A study from the University of Pennsylvania, published in JAMA Internal Medicine, used hospital costs and Medicare claims data to find out exactly how one health system fared as an early adopter of bundled payments for hip and knee replacements.
As stated in a news release, Baptist Health System, a five-hospital system in Texas, began participating in a bundled payment model in 2008. Since then, the average cost of hip and knee replacements fell by over 20%, with no harmful effects to the quality of care patients received at each hospital.
Specifically, the average cost of a joint replacement procedure, along with 30 days of post-acute care for each patient, went from $26,785 in 2008 to $21,208 in 2015.
The bulk of the savings were caused by two developments: a 29% decrease in the average cost of an artificial joint for each patient (which came about through discussions with surgeons and manufacturers) and a 27% decline in the average cost of patients’ post-acute care – since post-acute care was bundled into the cost of the procedure.
At Baptist Health System, the severity of patients’ conditions during and after surgery wasn’t negatively impacted by the switch to bundled payments for joint replacement. In fact, the number of extended hospital stays associated with the procedure went down by 67%.
Rewarding success helped
Incentives played a significant role in the success of the bundled payment model, according to researchers. If the cost of each hospital’s care for joint replacement patients fell below the amount Medicare reimbursed the hospital, it would get to keep the difference.
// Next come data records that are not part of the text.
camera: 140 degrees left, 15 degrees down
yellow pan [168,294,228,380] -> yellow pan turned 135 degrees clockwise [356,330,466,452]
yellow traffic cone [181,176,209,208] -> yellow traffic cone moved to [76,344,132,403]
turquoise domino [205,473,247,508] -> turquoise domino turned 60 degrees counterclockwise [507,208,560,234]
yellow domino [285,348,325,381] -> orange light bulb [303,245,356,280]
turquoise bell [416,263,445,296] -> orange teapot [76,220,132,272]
Hospitals would also receive incentives for reducing the use of follow-up care in rehabilitation facilities, which often became pricey.
But, according to researchers, the incentive that made the biggest impact was rewarding individual physicians for their performance. Costs at Baptist Health really started to fall once Medicare’s bundled payment model included incentives for doctors as well.
Takeaway for hospitals
As more hospitals start to prepare for the reality of bundled payments for a variety of services and episodes of care (including a possible maternity care bundle), it’s key to look at where other hospitals have succeeded under bundled payment models.
With Baptist Health, many of the improvements were made without having to significantly overhaul care processes for joint replacement. The facility looked at the cost of its medical devices and found ways to lower their expense, and that’s something hospitals can do right now. Looking for areas like these where your facility can cut costs may help your hospital better adjust to bundled payments.